The word worship derives from an Old English word that means to give worth to something. And when we think about the different ways that we assign worth to things in our lives, giving a thing our attention is one of the most common and impactful. If giving attention is in fact a form of worship—an energetic offering to a person, place, or thing—we can see through a new lens the necessity of discernment.
The Hierophant is known to confound readers and seekers alike when he shows up in a spread, but at his core he is a keeper of spiritual wisdom and a teacher of worship. Under his tutelage, we are called to ask tough questions about who and what we are worshiping, and whether we are willing to redirect our energy if we find the offerings we make to be incongruent with our values.
As we enter into the season of slowing down and being in the lushness of of the dark, it is an ideal time to review the things we give worth to, the rituals we engage in, and the people we turn to for guidance. What do you give worth to through your attention and actions, and what cumulative impact does that have on what your life looks and feels like? It may be time to choose to worship things that give you more life, more support, and more aid in helping you claim your power.

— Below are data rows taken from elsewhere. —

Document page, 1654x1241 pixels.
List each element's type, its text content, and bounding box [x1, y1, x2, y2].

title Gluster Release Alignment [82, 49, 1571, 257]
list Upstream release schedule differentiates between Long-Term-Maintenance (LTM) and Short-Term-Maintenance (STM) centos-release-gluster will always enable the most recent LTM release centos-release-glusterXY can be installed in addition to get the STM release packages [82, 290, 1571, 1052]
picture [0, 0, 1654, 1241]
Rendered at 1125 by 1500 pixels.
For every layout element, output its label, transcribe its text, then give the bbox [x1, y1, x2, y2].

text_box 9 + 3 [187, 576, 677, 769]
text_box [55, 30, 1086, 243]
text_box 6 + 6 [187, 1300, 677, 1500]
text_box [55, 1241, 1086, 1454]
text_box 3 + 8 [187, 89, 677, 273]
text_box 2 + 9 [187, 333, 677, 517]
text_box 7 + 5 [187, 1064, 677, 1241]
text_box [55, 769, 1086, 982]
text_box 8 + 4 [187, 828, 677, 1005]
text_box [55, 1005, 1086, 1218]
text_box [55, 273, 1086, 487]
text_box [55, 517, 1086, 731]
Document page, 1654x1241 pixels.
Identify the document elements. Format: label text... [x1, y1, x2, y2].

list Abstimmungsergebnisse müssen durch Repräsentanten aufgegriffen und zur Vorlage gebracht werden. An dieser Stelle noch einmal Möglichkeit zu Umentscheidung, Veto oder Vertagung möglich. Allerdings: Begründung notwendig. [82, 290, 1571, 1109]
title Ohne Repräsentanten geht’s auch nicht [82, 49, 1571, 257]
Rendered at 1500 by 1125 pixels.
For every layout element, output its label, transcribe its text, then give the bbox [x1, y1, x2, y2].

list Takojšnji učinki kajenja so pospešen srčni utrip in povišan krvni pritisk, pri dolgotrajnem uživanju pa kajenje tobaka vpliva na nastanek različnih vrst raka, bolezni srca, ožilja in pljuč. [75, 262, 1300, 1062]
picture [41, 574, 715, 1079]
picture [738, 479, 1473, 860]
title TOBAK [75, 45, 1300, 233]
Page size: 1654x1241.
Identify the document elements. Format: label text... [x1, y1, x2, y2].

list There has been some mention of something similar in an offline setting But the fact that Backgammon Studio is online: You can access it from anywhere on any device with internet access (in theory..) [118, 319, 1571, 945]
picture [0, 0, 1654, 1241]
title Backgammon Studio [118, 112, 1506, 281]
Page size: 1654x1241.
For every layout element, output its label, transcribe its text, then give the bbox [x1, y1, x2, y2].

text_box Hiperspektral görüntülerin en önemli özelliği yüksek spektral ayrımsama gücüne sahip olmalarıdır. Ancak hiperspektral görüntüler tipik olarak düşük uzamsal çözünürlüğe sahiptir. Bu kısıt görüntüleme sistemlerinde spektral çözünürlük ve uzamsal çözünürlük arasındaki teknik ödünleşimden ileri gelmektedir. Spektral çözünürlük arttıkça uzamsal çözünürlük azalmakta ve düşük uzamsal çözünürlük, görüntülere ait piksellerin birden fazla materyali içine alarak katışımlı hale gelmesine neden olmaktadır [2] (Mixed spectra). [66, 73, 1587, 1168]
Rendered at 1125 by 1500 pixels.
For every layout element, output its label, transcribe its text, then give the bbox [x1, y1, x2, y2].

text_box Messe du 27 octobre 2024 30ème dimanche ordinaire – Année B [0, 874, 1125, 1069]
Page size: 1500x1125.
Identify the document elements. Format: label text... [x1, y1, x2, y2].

Queen of Pentacles is ruled by the need for safety and stability. She represents the nurturing aspect in each of us, who excels at creating spaces that are warm and nourishing for ourselves and our loved ones. These spaces are also conducive to the birthing and bringing forth of creative work. They are ripe for sensuality, grounding and sensory pleasure. Her message is that feeling safe is not a luxury, it is your birthright. And that the things you need to feel safe are the things you need to feel safe. They are non-negotiable.
The things you need to feel safe might be inconvenient, they might conflict with the things you think you want. If you look deeply enough you may even find that they are rooted in past trauma (Six of Cups). It does not matter. You don’t owe it to anything or anyone to “work through” your need to feel safe. Not a lover, not a job, not a spiritual practice.
People sometimes think that if the things they need to feel safe are rooted in trauma, then they are somehow not legitimate. Nothing could be further from the truth. One of the very first things aspiring therapists of all modalities are taught when they enroll in training is that feeling safe is a prerequisite for healing trauma. You might not like your needs and wish you didn’t have them. One day, though, you will grow tired of denying them. You will see that life is easier and more fulfilling when you honor and work within the frameworks or your non-negotiables. Whether you like them or not.
This is what self-knowledge looks like, and why it is important. From here, healing can happen. So can growth.
The questions of the Star are always something like this: What are you moving toward in the longterm, and how are you day to day actions reflecting your commitment to that vision? How are the ways you trade your energy bringing you closer to or further out of alignment with the dream you have for yourself and your life? What events—internal or external—might you have to pass through in order to stay moving toward the life you’ve chosen? What are you willing (or not wiling) to feel to keep moving forward?
The Eight of Wands and Eight of Pentacles pair are a one-two punch of progress and gains, directly related to The Star, whatever that thing is for you that motivates your hard work and lets you know it’s worth it.
Though it may not come in the form of anything you can see or touch, Eight of Wands is raw forward motion that requires a perfect balance of willpower and allowing. If you are doing the work in earnest, can you trust that? Can you trust in the miracles that happen between therapy sessions, at night when you’re fast asleep dreaming, when you’re thinking about other things besides healing and doing “the work”? Can you connect with the energy of receptivity and open up to receive your blessings?
If you’re craving for something more practical to sink your teeth into, Eight of Pentacles asks for your commitment. Making a commitment to something we care about is like putting a container around the energy of the thing so that it can take root and one day flower. Without such a container, and the protective space that it provides, our ideas do not feel safe to come to fruition.
Show up for the thing that you know you must do. Build an altar for it if that feels useful, adorn it with fresh flowers and pictures of your ancestors. Go there each day to worship. The reward for commitment to what we hold precious is the preservation of and amplification of those things, while ambivalence about them drives them into hiding. The former is rewarded, the latter is not. What is precious to you? What are you worshiping?